Caste blooms, lotus wilts

Ravi Shanker Kapoor |

The Gujarat government’s decision to introduce an ordinance to provide 10 per cent reservation for economically backward classes (EBC) among upper castes is a distressing development on many counts. And it is distressing not only for that long-forgotten virtue called merit but also the country and the Bharatiya Janata Party.

Chief Minister Anandiben Patel has announced that the quota will be available to those with an annual income of Rs 6 lakh or less. The announcement, intended to placate the Patel community which has been agitating for reservation, was made at the state party headquarters after a core committee meeting. Among others, BJP president chief Amit Shah, Anandiben Patel, and senior ministers from the state participated in the meeting. The state government has said that it would fight a legal battle as, with 10 per cent additional quota, the 50 per cent set by the Supreme Court has been breached.

In other words, the ruling party, both in the state and at the Centre, is ready to defy the apex court. It would support reservations, caste-based criteria, and other such abominations for whose phasing out it should have been working in the last two years. But the BJP has wasted two years in indulging in the same machinations that have debased Indian politics and executing the same policies that have been the bane of the economy. India Inc, indeed the global investing community, was looking forward to bold initiatives to improve the business environment, boost growth, galvanize development, and boost employment generation. But Prime Minister Narendra Modi, relying on his Finance Minister’s ‘incrementalism,’ has missed the bus, thus giving rise to the same cynicism about politics and pessimism about the economy that prevailed in the last days of the United Progressive Alliance regime.

It needs to be noted that the Patel agitation in Gujarat and the Jat movement in Haryana took place after the patience of people had run its course. Therefore, these stirs—and Rajputs in UP have also started agitating in a similar manner—should be seen as symptoms of the disease rather than the disease itself. And capitulation, as it has happened in both states, takes care of neither the affliction nor its symptoms.

The BJP governments, at the Centre and in states under it, have not only failed to revive the economy and general employment—after all, if there are jobs aplenty, there won’t be a scramble—they are also guilty of fostering forces and proclivities that militate against the party’s own nationalist ideology. It is a well-known fact that the BJP gains only when the people of India rise above caste, as it happened in 2014; otherwise, the Lalus and the Nitish Kumars rule the roost. This is also the reason a large section of intellectuals overemphasize and magnify the phenomenon of caste. Rajni Kothari even celebrated this nuisance, calling it “the great secularizer.”

The RSS understands this fact; it has frequently called for a debate on reservations. But the votaries of realpolitik invariably torpedo any demand for rethink on caste-based quotas. Worse, they also invariably succumb to the claims of caste groups. Expedience eclipses principles.

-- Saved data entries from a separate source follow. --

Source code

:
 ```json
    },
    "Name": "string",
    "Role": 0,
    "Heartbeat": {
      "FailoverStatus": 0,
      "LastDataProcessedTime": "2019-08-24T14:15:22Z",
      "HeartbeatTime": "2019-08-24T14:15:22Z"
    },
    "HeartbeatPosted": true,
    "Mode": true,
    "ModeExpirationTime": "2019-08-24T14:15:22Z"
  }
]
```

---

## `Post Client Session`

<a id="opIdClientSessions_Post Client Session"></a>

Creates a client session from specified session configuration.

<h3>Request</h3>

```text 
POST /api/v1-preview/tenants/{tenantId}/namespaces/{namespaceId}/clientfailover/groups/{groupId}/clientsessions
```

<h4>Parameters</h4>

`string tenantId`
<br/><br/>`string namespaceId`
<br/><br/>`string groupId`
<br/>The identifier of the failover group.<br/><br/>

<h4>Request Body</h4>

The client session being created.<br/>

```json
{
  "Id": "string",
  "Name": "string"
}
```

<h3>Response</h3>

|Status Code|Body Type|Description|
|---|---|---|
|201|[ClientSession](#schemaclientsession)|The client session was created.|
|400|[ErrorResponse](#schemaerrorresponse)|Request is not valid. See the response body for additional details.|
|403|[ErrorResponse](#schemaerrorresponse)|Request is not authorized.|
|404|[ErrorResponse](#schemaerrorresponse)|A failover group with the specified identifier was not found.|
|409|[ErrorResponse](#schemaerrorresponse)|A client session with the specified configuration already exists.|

And not just the principles of nationalism; even the basic purpose—the uplift of those strata of society that have suffered religiously sanctioned discrimination—gets defeated. For instance, there are caste groups within Scheduled Castes that have garnered a big chunk of the reservation benefits over the decades, thus adversely affecting several other groups; fairness calls for a rethink; but even a mention of this reality draws howls of protests from professional revolutionaries and vested interests.

The acceptance of the Mandal Commission Report, a major 20th century fraud, was the original sin of post-liberalization India. Sin has consequences: if Yadavs can get quota benefits, why not Jats who are little better than or different from them?

In a nutshell, the BJP and the Modi government, instead of effecting a fundamental change in politics and economy, have chosen to make a tryst with continuity, the loud assertions of being a post-Nehruvian dispensation notwithstanding. Yesterday, it was Jats, today Patels, tomorrow it may be Rajputs. How often I am reminded of the French saying: the more things change, the more they remain the same.